Toy Trends At the New York International Toy Fair 2012

Discovery Bay Duo Plink

It only took one day at the New York International Toy Fair to note what I thought was the biggest trend in 2012–pairing the iPad and tablets to traditional play whether it was a board game, puzzle or trampoline.

I started  at one of my favorite companies, The WonderForge, where in addition to their new creative board games, they introduced apps for the iPad, designed to build preschool learning skills through interactive play. Their “Dr. Seuss AppPlay Games” includes 3 options that use a set of 36 tiles that players manipulate to match attributes, guess through the process of elimination, and comprehend concepts.
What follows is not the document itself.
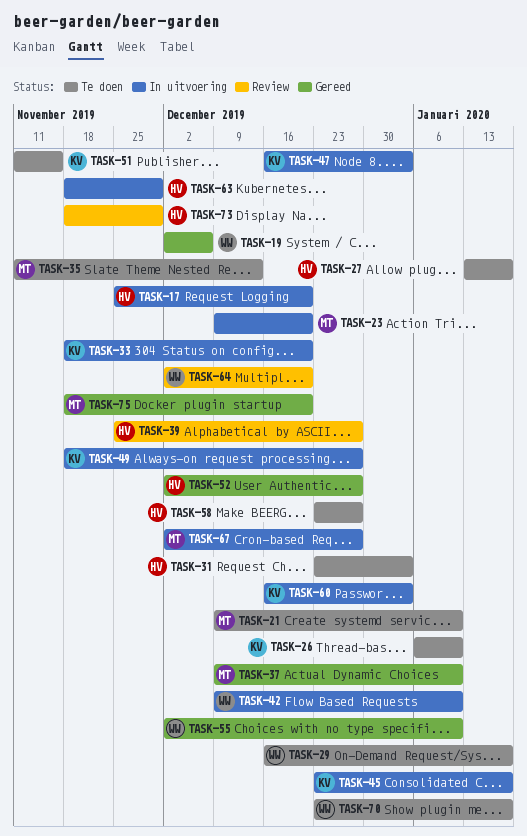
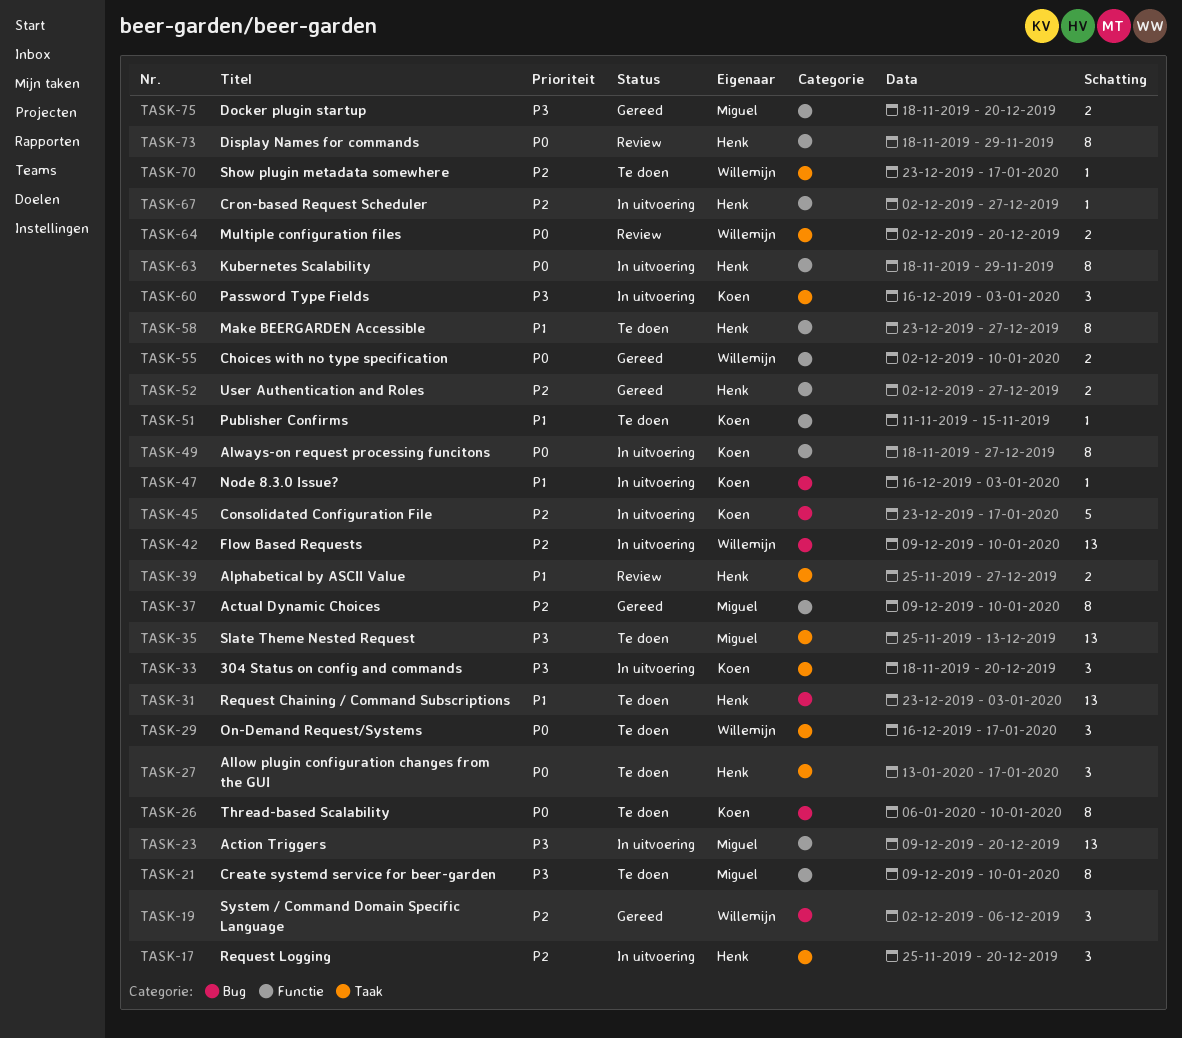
TASK-35, start: Nov 11 -> Nov 25
TASK-67, owner: Miguel -> Henk

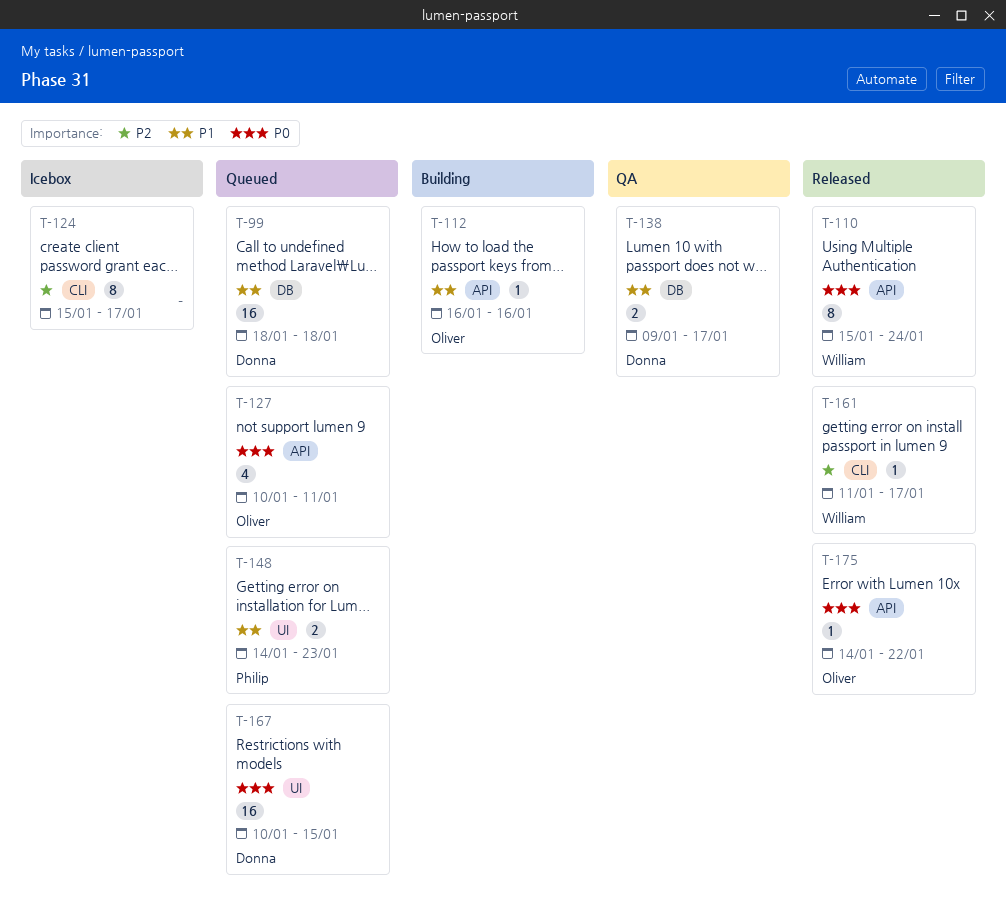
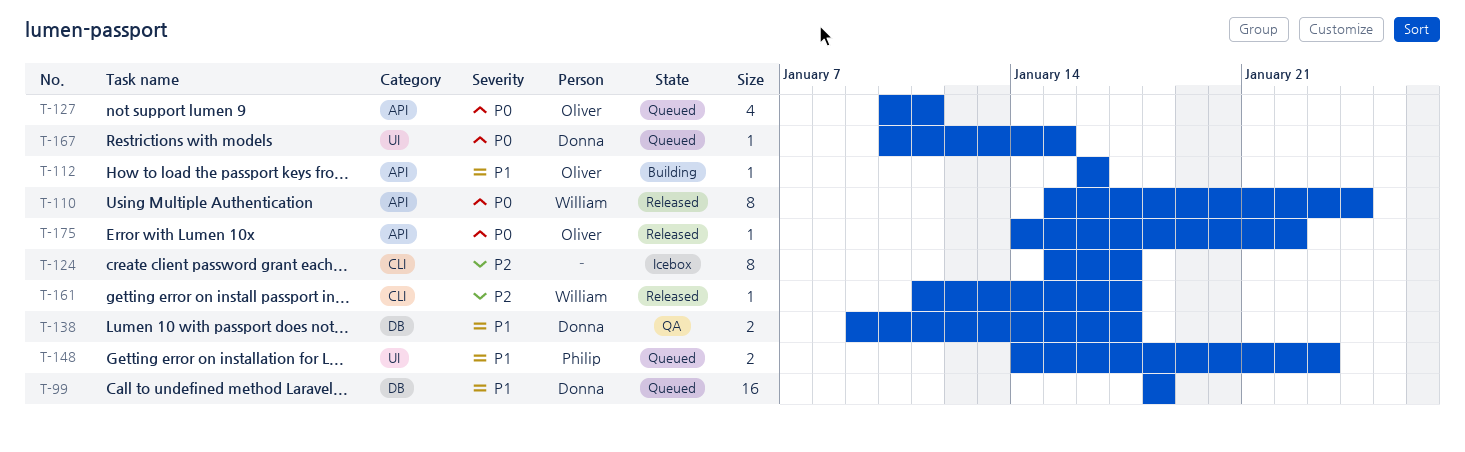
T-167, estimate: 16 -> 1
Kids have to look up from the iPad and interact with other players which encourages conversation and interaction.

JumpSport introduced its iBounce Kid’s Trampoline, which has a bracket to securely hold your tablet between the handle bars so kids can jump and be entertained at the same time with the “Hop-Along Rompy Roo Video” or another of your choice.
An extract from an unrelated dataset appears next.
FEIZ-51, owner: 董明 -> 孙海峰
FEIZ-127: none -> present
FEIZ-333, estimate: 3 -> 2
Ravensburger took their famous puzzles a step further, with their “augmented reality” feature. After completing the beautiful scenes, look through your iPad or iPhone camera, using a free app from the app store, and your puzzle comes to life. You can change the weather (I saw snow fall) or as a large fish swims by in an ocean scene, you can search for a similar species in the puzzle.
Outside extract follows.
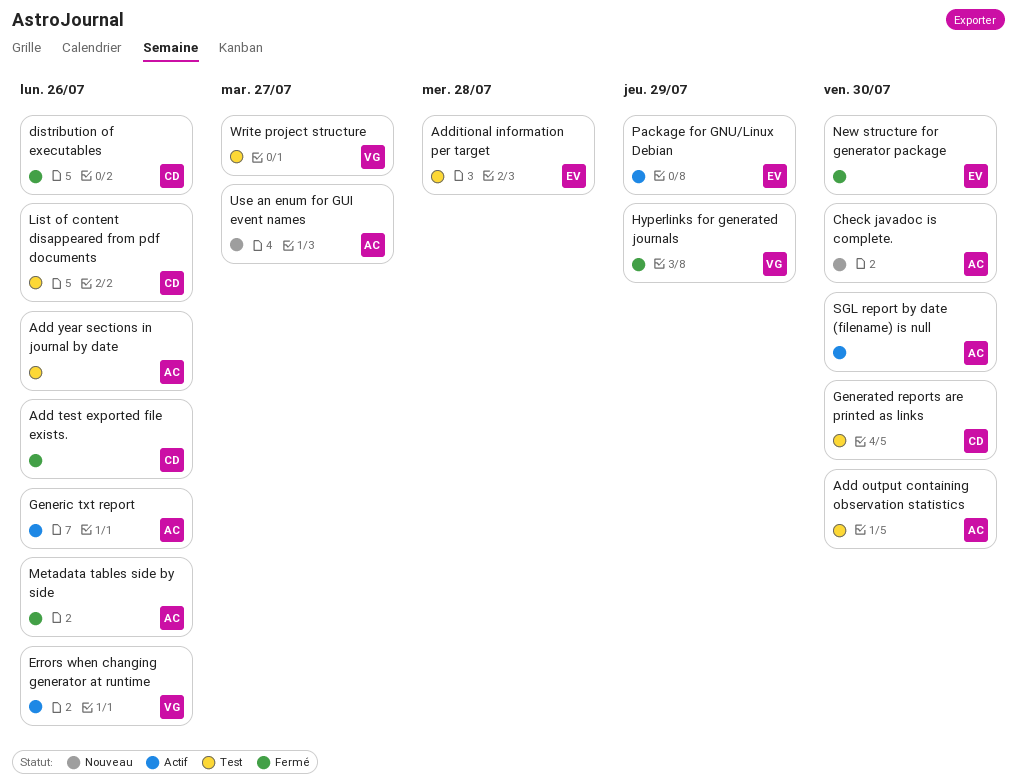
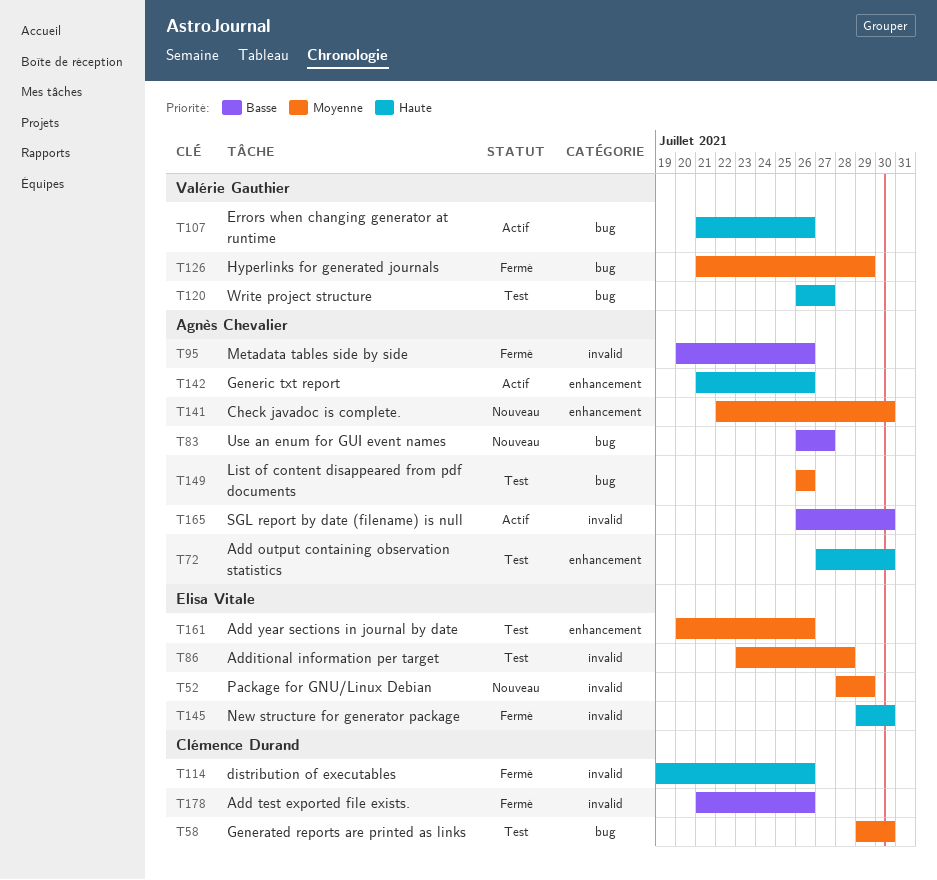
Add year sections in journal by date, owner: Agnès Chevalier -> Elisa Vitale
List of content disappeared from pdf documents, owner: Clémence Durand -> Agnès Chevalier
Package for GNU/Linux Debian, status: Actif -> Nouveau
Hasbro’s “The Game of Life zAPPed” sets the iPad right in the middle of the board game, where turns begin with a swipe of the virtual wheel. By the way, I saw others begin to connect the tablets to games in the same way, with clever spinners on the iPad.

Discovery Bay’s new products this year were both Appcessories! “Duo Pop” and “Duo Plink” are accessories  which add some technical feature to the free apps that come with the product. Press your popper (which looks like a colorful inhaler upside down) when you make a move on the iPad, or place the Duo Plink on your iPad and players answer questions by placing tokens on the color of their best guess. Plink rotates and drops the winning tokens into the bank–keeping score for you. Several free apps come with your Plink like “What on earth?” or “Artifact of Fiction?” I felt like I was back on the Newlywed Game when I had to guess my husband’s answer to which chair he would like better–a beanbag or recliner? I won’t tell if I got it right.

Lapiluv

Game Changer by Identity Games was the most integrated of the iPad-board game products that I saw. Slide your iPad into the cradle, download the app, place the game skins on either side and you are ready to move your game pieces across the board. Right now it comes with 2 games, “Animal Mania” and “The Magic School Bus” but I see the potential to customize your game skins, especially for teachers and therapists to help students in specific academic areas.

Lapiluv, our latest PAL Award winner, was launching it’s double sided entertainment center that straps on an adult, like an apron,  to hold traditional toys or your phone or iPad to have some face to face interaction with your baby or toddler. Here’s my full review on how to turn time with technology into an interactive language learning experience.

Clearly companies are inventing new ways to integrate and augment the various iProducts and tablets to enhance play. I look forward to further innovation to provide learning embedded in new products as we go forward.

Game Changer and Lapiluv were provided for review.

 

 

This entry was posted in 3-6 year-olds, 6-8 year-olds, 8 years and up, Games, Language. Bookmark the permalink.

3 Responses to Toy Trends At the New York International Toy Fair 2012

  1. sherry says:

    I think the verdict is still out on how, when and how much technology inserted into toys and games is beneficial for learning and the whole child. Playmobil will always be a favorite of mine for its open ended creative play!

  2. Dave Bartels says:

    I ran across this article on the introduction of the iPad into young lives. I tend to share this writers feeling that too often the in guise of technological enlightenment individual creativity and interpersonal involvement are overshadowed. Here’s the link to the article:
    http://www.cio.com/article/701182/Why_You_Should_Not_Buy_Your_Child_an_iPad?page=1&taxonomyId=3164

    Obviously, all things in moderation.